A word that appears a lot in one doc but rarely elsewhere? Super relevant. A word that's everywhere (like "the")? Not so useful.

sklearn handles all the math for us:

from sklearn.feature_extraction.text import TfidfVectorizer
 
documents = [
    "Python is a popular programming language",
    "Search engines use TF-IDF to rank documents",
    "Natural language processing is a field of AI",
]
 
vectorizer = TfidfVectorizer()
tfidf_matrix = vectorizer.fit_transform(documents)
 
print(tfidf_matrix.shape)
# (3, 15): 3 documents, 15 unique terms

Each document is now a vector of numbers. Pretty wild, right?

***

#Step 3: Ranking with cosine similarity

Now for the actual search. When someone types a query, we turn that into a vector too, then measure how similar it is to each document. The closer the angle between two vectors, the more similar the content.

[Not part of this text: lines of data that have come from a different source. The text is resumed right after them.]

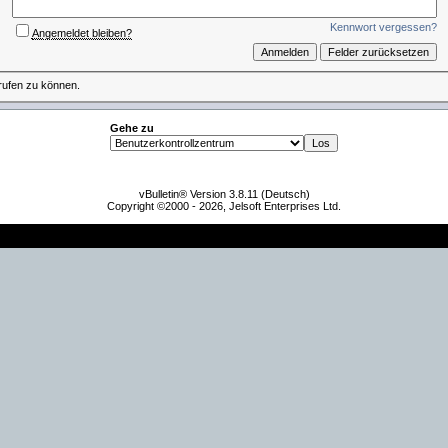
Kennwort vergessen?
Angemeldet bleiben?
rufen zu können.
Gehe zu
vBulletin® Version 3.8.11 (Deutsch)
Copyright ©2000 - 2026, Jelsoft Enterprises Ltd.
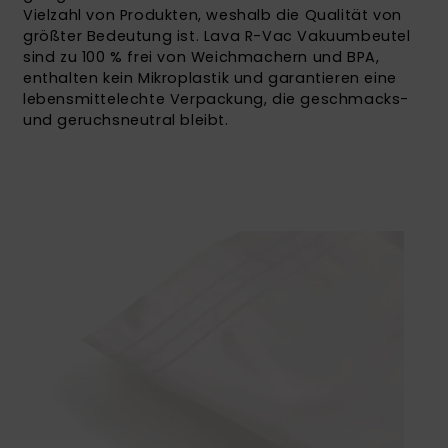
Vielzahl von Produkten, weshalb die Qualität von
größter Bedeutung ist. Lava R-Vac Vakuumbeutel
sind zu 100 % frei von Weichmachern und BPA,
enthalten kein Mikroplastik und garantieren eine
lebensmittelechte Verpackung, die geschmacks-
und geruchsneutral bleibt.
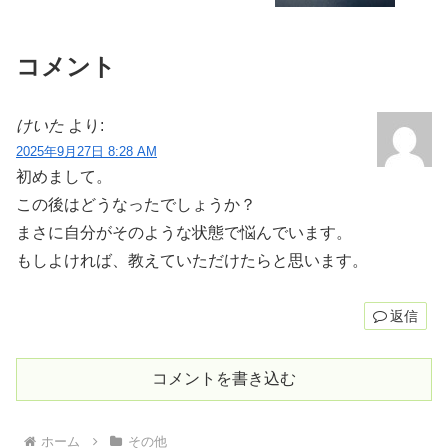
コメント
けいた
より:
2025年9月27日 8:28 AM
初めまして。
この後はどうなったでしょうか？
まさに自分がそのような状態で悩んでいます。
もしよければ、教えていただけたらと思います。
返信
コメントを書き込む
ホーム
その他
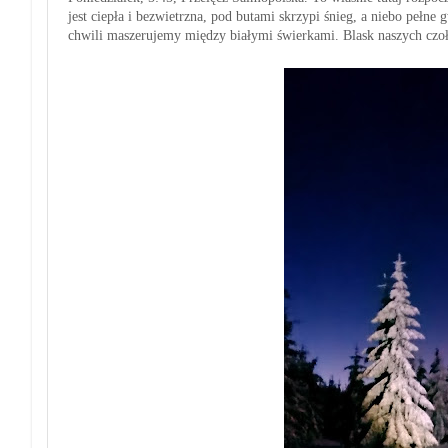
jest ciepła i bezwietrzna, pod butami skrzypi śnieg, a niebo pełn
chwili maszerujemy między białymi świerkami. Blask naszych czoł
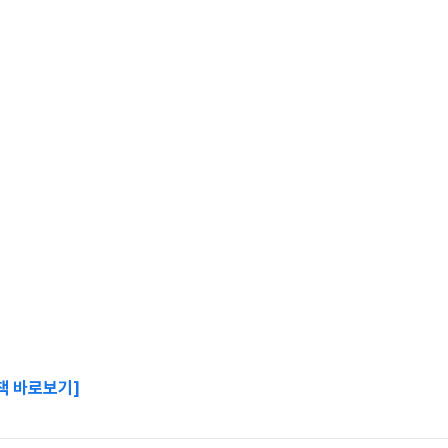
책 바로보기]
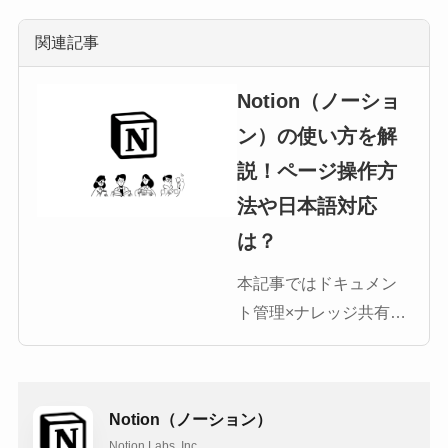
関連記事
Notion（ノーショ
ン）の使い方を解
説！ページ操作方
法や日本語対応
は？
本記事ではドキュメン
ト管理×ナレッジ共有×
タスク管理を1つで行う
ことができる多機能な
ナレッジ管理ツール
Notion（ノーション）
「Notion（ノーショ
Notion Labs, Inc.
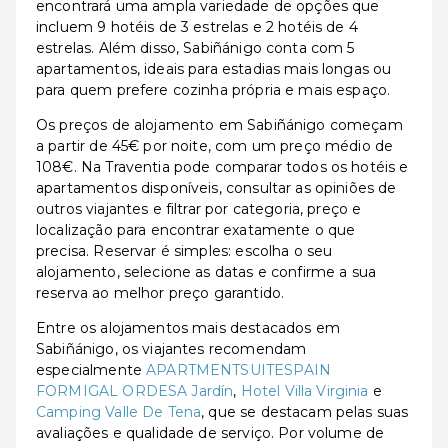
encontrará uma ampla variedade de opções que
incluem 9 hotéis de 3 estrelas e 2 hotéis de 4
estrelas. Além disso, Sabiñánigo conta com 5
apartamentos, ideais para estadias mais longas ou
para quem prefere cozinha própria e mais espaço.
Os preços de alojamento em Sabiñánigo começam
a partir de 45€ por noite, com um preço médio de
108€. Na Traventia pode comparar todos os hotéis e
apartamentos disponíveis, consultar as opiniões de
outros viajantes e filtrar por categoria, preço e
localização para encontrar exatamente o que
precisa. Reservar é simples: escolha o seu
alojamento, selecione as datas e confirme a sua
reserva ao melhor preço garantido.
Entre os alojamentos mais destacados em
Sabiñánigo, os viajantes recomendam
especialmente
APARTMENTSUITESPAIN
FORMIGAL ORDESA Jardín
,
Hotel Villa Virginia
e
Camping Valle De Tena
, que se destacam pelas suas
avaliações e qualidade de serviço. Por volume de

from sklearn.feature_extraction.text import TfidfVectorizer
from sklearn.metrics.pairwise import cosine_similarity
 
documents = [
    "Python is a programming language",
    "Search engines use TF-IDF",
    "Machine learning is a subset of AI",
]
 
vectorizer = TfidfVectorizer()
doc_vectors = vectorizer.fit_transform(documents)
 
def search(query, top_n=2):
    query_vector = vectorizer.transform([query])
    scores = cosine_similarity(query_vector, doc_vectors).flatten()
    
    # sort by score, highest first
    ranked = sorted(enumerate(scores), key=lambda x: x[1], reverse=True)
    
    print(f"\nResults for: '{query}'")
    for i, (idx, score) in enumerate(ranked[:top_n]):
        print(f"  {i+1}. [{score:.2f}] {documents[idx]}")
 
search("Python programming")
search("AI and machine learning")

Run that and you'll see it actually returns relevant results. Genuinely satisfying the first time it works.

***

#Who works on this stuff?

Just to give you a sense of the roles involved in real search/NLP projects:

NameRoleExperience
AliceNLP Engineer3 years
BobData Analyst2 years
CharlieML Engineer4 years

In practice, a search engine project usually needs all three: someone who understands the language side, someone who can crunch the data, and someone who can train and tune the models.

***

#Putting it all together

Here's a minimal but working search engine in one file:

from sklearn.feature_extraction.text import TfidfVectorizer
from sklearn.metrics.pairwise import cosine_similarity
 
# your "database" of documents
documents = [
    "Python is a popular programming language used in data science",
    "Search engines index and rank web pages for users",
    "TF-IDF is a technique to measure word importance in documents",
    "Flask is a lightweight web framework for Python",
    "Cosine similarity measures the angle between two vectors",
]
 
# build the index
vectorizer = TfidfVectorizer(stop_words='english')
index = vectorizer.fit_transform(documents)
 
def search(query):
    q_vec = vectorizer.transform([query])
    scores = cosine_similarity(q_vec, index).flatten()
    ranked_ids = scores.argsort()[::-1]
 
    print(f"\nResults for '{query}':")
    for rank, doc_id in enumerate(ranked_ids[:3], 1):
        print(f"  {rank}. {documents[doc_id]}  (score: {scores[doc_id]:.3f})")
 
# try it out
search("Python web framework")
search("how search engines rank pages")

You could also use BM25 here (we'll save that for a follow-up post), but TF-IDF is the perfect starting point.

***

#Want to go further?

Some resources worth bookmarking:

***

#Wrapping up

Honestly, search is one of those topics that sounds way scarier than it is. Once you break it down into tokenization → vectorization → ranking, it starts to click fast.

You've now got a working search engine. It's tiny, but it's yours and the same core ideas power real production systems.

From here you could add a Flask API, hook it up to a real document store, or try swapping TF-IDF out for embeddings (that's where things get really interesting).